Implementation Research. Community-based or clinical cancer prevention trials are a valuable component in cancer control planning. However, the subsequent implementation and evaluation of prevention measures at the population level is often neglected. There may be many facilitators of and barriers to (eg, behavioral, cultural, system-based) successful integration of known prevention measures into health services. These factors need to be understood. In addition, the scale of effect of the intervention in practice may differ from that in a trial setting. These different aspects fall under the domain of implementation research, an area that merits a far greater priority globally. A key component of this area of research is an understanding of inequalities and disparities in relation to the effectiveness of cancer-control strategies. There are several relevant areas directly related to the priority interventions proposed above. For example, in some health service settings, it will be challenging to develop a delivery platform for HPV vaccination of adolescent girls (as opposed to young children or infants), and there may be cultural and social sensitivities with regard to preventing a cancer caused by a sexually transmitted infection.

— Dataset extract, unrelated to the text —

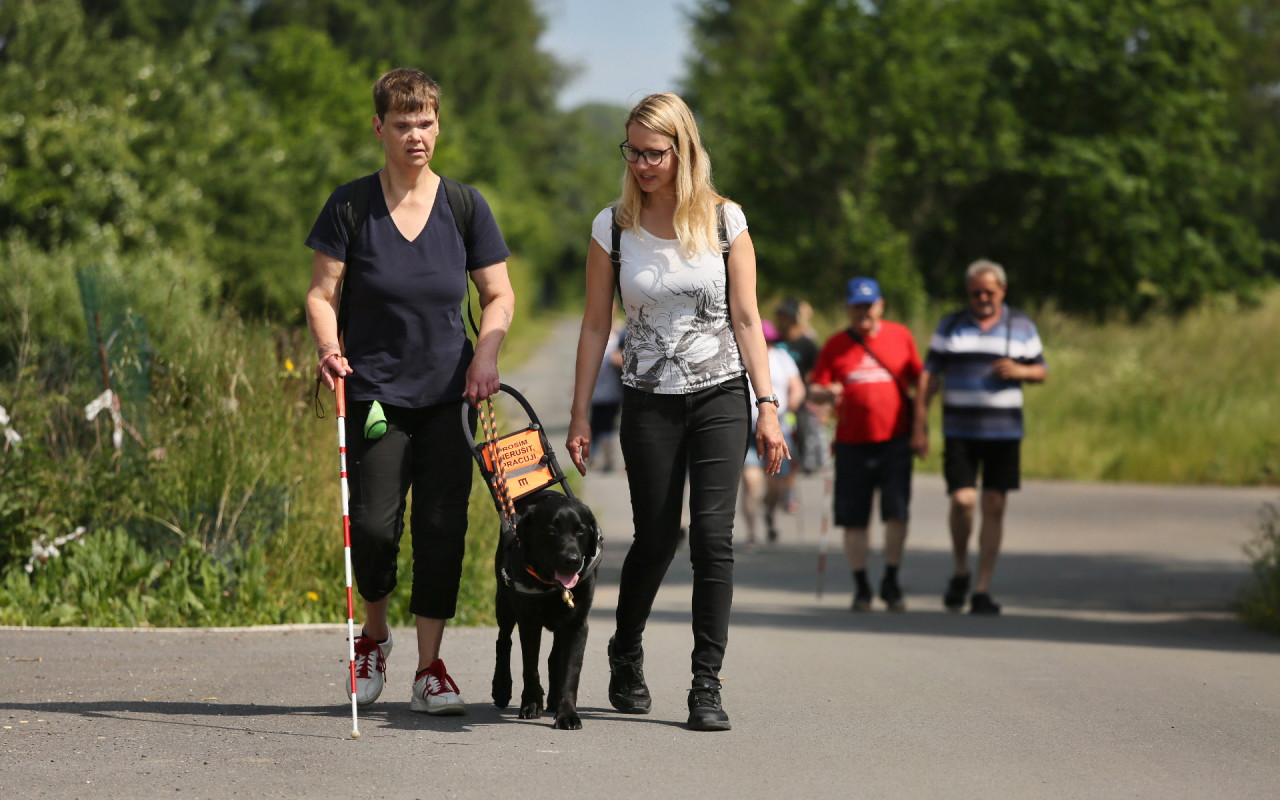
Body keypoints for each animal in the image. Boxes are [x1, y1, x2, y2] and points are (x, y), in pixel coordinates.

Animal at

Similarly, important questions remain about barriers to participation in early detection of breast cancer and cervical cancer screening programs, including what factors influence whether women attend treatment after having an anomaly detected. It is vital that prevention is not only evidence based but also subsequently evaluated during implementation; there are opportunities in this regard for observational studies of public health interventions and health services research to pinpoint areas where improvements would have most impact. This type of research requires an interdisciplinary approach that involves social scientists, behavioral epidemiologists, and health service researchers to elucidate the personal, programmatic, and structural challenges to implementing cancer prevention.